Sin un solo peso en publicidad, un pueblo de apenas 300 habitantes logró que Infobae, Página/12 y decenas de medios hablaran de él. La estrategia fue tan inusual que se volvió noticia: sortear cada día una muestra de oro de 18 quilates entre sus visitantes.
La Carolina, un pequeño poblado sanluiseño enclavado en las sierras, decidió apostar por su propia identidad minera para atraer turistas en estas vacaciones de invierno. En lugar de contratar agencias o comprar espacios publicitarios, transformó su historia en una experiencia.
La mecánica era sencilla: los turistas que llegaban al pueblo debían conservar el ticket del estacionamiento y con eso participaban automáticamente del sorteo diario. El premio no era un lingote comprado, sino oro genuino extraído por pirquineros de los arroyos locales, la misma actividad que dio origen a la localidad en 1792.
¿Qué pasó después de anunciar el sorteo?
En cuestión de días, la iniciativa se replicó en medios nacionales como Infobae, Página/12, La Gaceta de Tucumán y Radio Nacional.

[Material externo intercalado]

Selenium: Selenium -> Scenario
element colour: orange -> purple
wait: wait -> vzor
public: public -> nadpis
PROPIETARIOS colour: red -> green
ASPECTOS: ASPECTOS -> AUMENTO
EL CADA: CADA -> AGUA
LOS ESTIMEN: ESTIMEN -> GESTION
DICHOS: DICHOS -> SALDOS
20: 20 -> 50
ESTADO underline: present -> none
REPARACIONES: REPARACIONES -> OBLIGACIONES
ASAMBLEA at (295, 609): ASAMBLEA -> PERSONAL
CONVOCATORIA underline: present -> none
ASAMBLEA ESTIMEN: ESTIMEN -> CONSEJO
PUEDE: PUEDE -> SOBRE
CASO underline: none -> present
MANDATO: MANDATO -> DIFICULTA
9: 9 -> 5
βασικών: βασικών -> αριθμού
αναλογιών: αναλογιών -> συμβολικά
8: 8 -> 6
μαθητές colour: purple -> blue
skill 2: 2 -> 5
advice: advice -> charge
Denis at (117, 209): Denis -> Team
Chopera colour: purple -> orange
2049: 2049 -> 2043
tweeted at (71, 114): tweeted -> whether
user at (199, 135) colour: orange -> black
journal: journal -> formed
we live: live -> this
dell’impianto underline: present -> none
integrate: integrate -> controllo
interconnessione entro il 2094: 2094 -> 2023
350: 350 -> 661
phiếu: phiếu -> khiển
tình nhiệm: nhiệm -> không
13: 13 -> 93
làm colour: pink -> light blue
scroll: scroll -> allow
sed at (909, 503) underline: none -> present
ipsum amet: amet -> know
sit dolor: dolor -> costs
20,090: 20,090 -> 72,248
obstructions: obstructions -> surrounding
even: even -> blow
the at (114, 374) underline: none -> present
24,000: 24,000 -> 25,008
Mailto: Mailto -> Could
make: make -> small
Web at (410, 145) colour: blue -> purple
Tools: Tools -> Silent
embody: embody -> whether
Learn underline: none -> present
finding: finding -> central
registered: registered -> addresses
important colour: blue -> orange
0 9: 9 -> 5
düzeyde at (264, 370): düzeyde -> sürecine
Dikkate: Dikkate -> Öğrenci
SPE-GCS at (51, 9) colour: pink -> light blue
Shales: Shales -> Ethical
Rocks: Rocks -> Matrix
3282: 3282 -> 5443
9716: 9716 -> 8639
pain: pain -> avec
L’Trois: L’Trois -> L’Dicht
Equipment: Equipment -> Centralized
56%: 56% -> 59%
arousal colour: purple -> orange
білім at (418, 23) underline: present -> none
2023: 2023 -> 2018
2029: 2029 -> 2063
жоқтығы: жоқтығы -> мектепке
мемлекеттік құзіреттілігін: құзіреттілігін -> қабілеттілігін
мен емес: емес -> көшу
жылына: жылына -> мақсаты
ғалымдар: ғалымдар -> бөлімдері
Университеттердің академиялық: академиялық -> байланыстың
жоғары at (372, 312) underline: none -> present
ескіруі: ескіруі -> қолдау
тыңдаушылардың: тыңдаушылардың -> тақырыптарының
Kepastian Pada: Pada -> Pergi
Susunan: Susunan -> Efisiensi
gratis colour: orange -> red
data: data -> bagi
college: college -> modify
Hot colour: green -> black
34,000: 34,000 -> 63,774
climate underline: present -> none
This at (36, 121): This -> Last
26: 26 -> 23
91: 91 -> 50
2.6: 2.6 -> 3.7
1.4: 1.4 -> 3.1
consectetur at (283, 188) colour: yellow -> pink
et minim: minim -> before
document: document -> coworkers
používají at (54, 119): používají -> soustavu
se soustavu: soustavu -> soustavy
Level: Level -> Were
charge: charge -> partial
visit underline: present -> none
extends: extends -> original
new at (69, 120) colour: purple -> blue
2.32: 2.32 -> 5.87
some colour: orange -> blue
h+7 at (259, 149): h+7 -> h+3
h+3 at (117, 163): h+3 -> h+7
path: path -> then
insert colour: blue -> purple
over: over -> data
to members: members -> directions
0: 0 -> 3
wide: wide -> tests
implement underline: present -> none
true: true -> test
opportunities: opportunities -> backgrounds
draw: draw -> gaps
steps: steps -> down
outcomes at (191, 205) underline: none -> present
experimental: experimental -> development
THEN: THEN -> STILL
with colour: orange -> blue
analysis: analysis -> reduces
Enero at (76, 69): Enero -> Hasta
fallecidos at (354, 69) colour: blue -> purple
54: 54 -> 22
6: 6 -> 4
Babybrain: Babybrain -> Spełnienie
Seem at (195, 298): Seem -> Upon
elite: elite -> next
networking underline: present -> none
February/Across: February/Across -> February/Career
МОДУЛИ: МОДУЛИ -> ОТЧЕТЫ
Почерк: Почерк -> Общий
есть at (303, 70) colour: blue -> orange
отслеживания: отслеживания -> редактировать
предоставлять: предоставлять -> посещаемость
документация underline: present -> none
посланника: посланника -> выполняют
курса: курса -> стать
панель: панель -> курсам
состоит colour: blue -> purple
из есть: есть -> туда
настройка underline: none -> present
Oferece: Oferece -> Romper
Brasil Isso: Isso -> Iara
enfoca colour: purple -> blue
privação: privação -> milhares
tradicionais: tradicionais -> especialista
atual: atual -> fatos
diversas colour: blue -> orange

También la recogieron decenas de portales provinciales y digitales. Radios y redes sociales hicieron el resto. No hubo campaña millonaria: hubo una buena historia.
El caso de La Carolina deja una lección clara para el turismo: los viajeros no solo buscan paisajes, buscan experiencias. Y los medios no publican publicidad, publican aquello que rompe la rutina y despierta curiosidad.
El pueblo no inventó un personaje ni creó un atractivo artificial. Tomó lo que la distingue desde hace más de dos siglos —su historia minera— y lo convirtió en una experiencia contemporánea. Ese fue el mayor acierto.
La noticia fue la idea misma
La estrategia también rompe con la creencia de que la promoción turística depende exclusivamente del presupuesto. En comunicación existe un principio: cuando una acción es noticia por sí misma, los medios la multiplican sin necesidad de comprar espacios. La noticia no era solo que regalaban oro; era que un pequeño pueblo decidió contar su historia entregando un pedazo de ella a quienes lo visitaban.
En un país donde cientos de localidades compiten por atraer visitantes, la experiencia de La Carolina demuestra que la creatividad puede ser tan poderosa como una gran inversión. No todos los pueblos tienen oro, pero todos tienen una historia. Encontrarla, convertirla en experiencia y lograr que sea contada puede ser el mejor plan de marketing que un destino pueda imaginar. Porque, al final, la mejor publicidad es aquella de la que todos hablan sin que nadie tenga que pagar para que la cuenten.